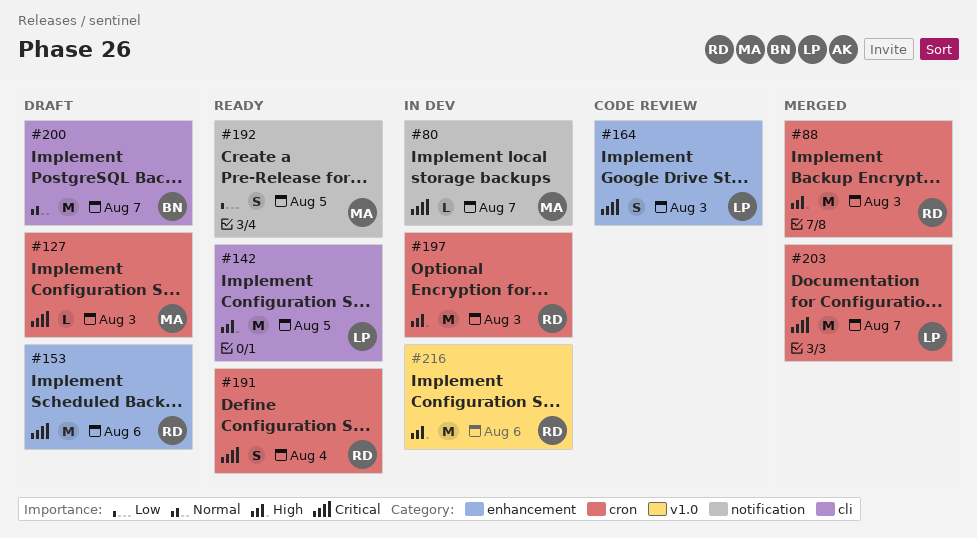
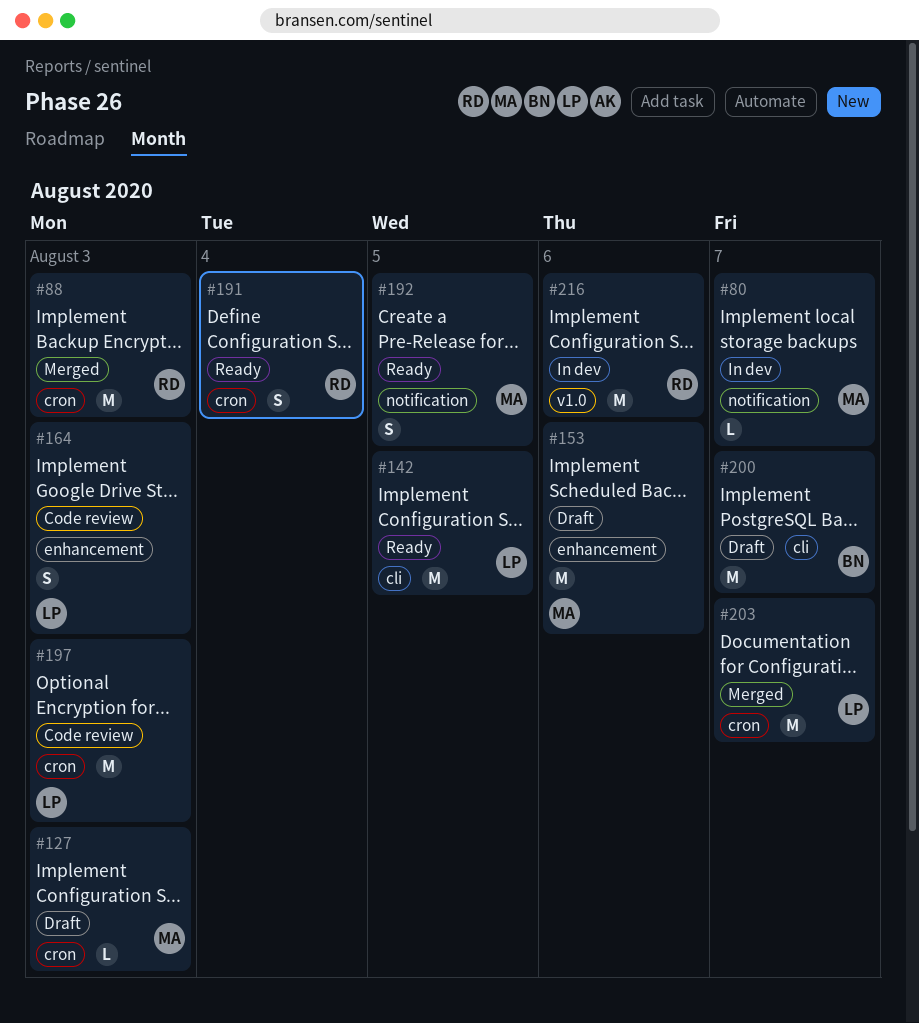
#153, owner: RD -> MA
#197, status: In dev -> Code review
#197, owner: RD -> LP

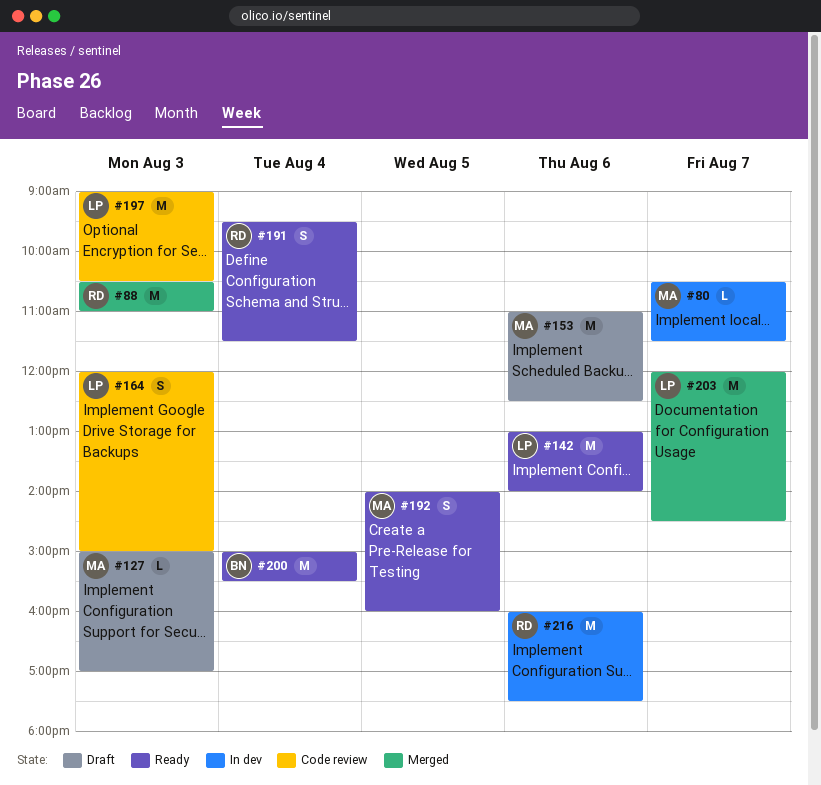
#142, day: Aug 5 -> Aug 6
#200, status: Draft -> Ready
#200, day: Aug 7 -> Aug 4

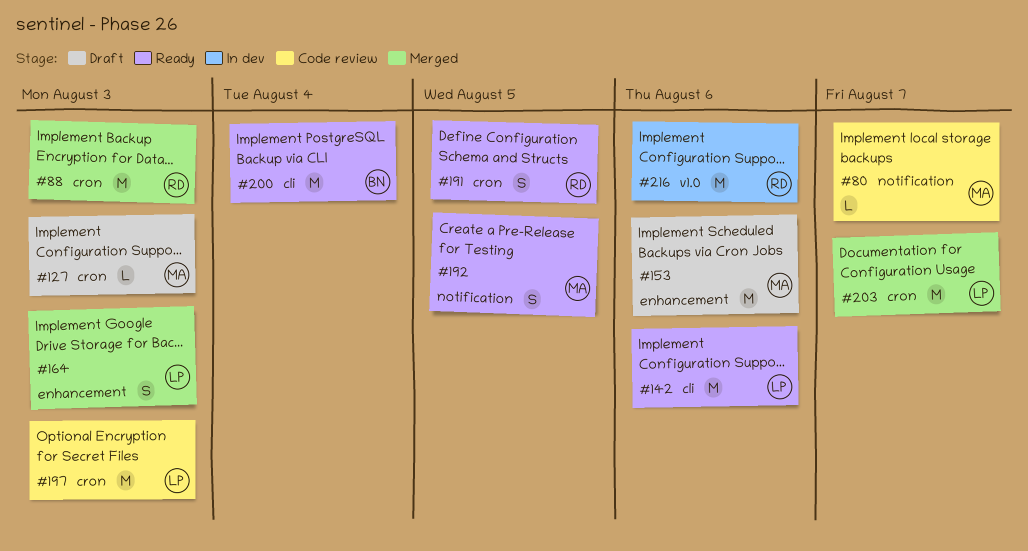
#80, status: In dev -> Code review
#164, status: Code review -> Merged
#191, day: Aug 4 -> Aug 5

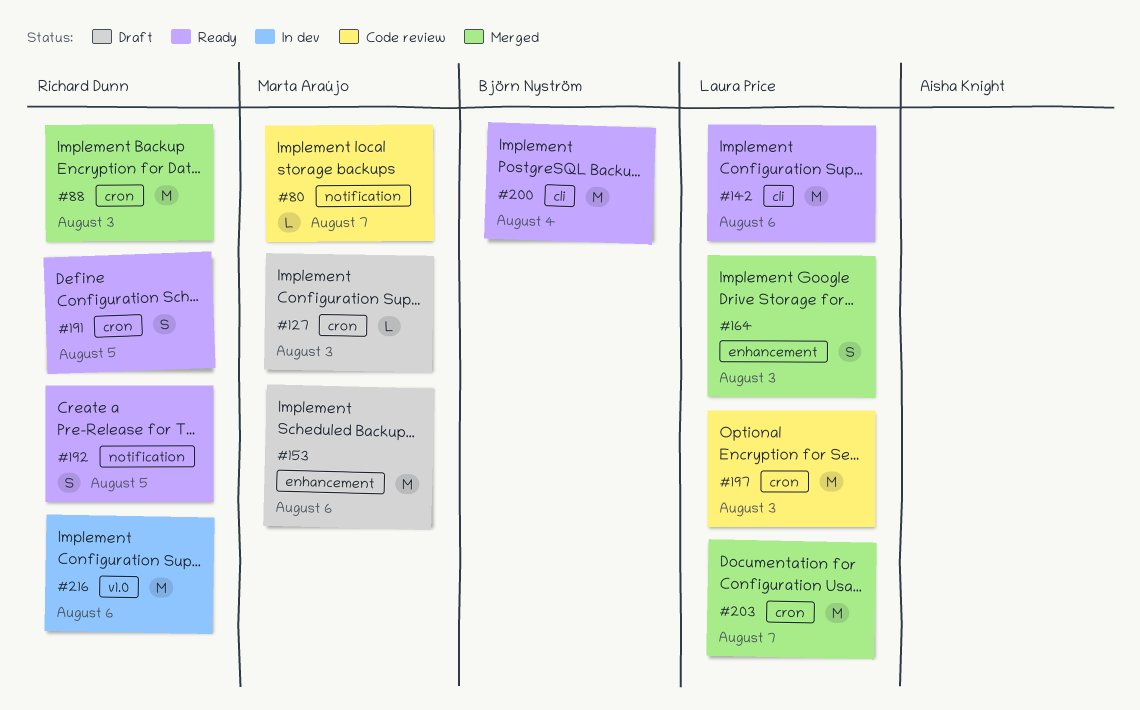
#192, owner: Marta Araújo -> Richard Dunn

━━━━

• TASK DESCRIPTION:
What is needed is an exact copy of the lines from the one containing "#164, status: Code review -> Merged" through the last line of the records, with every picture left out.

• YOUR RESPONSE:
#164, status: Code review -> Merged
#191, day: Aug 4 -> Aug 5

#192, owner: Marta Araújo -> Richard Dunn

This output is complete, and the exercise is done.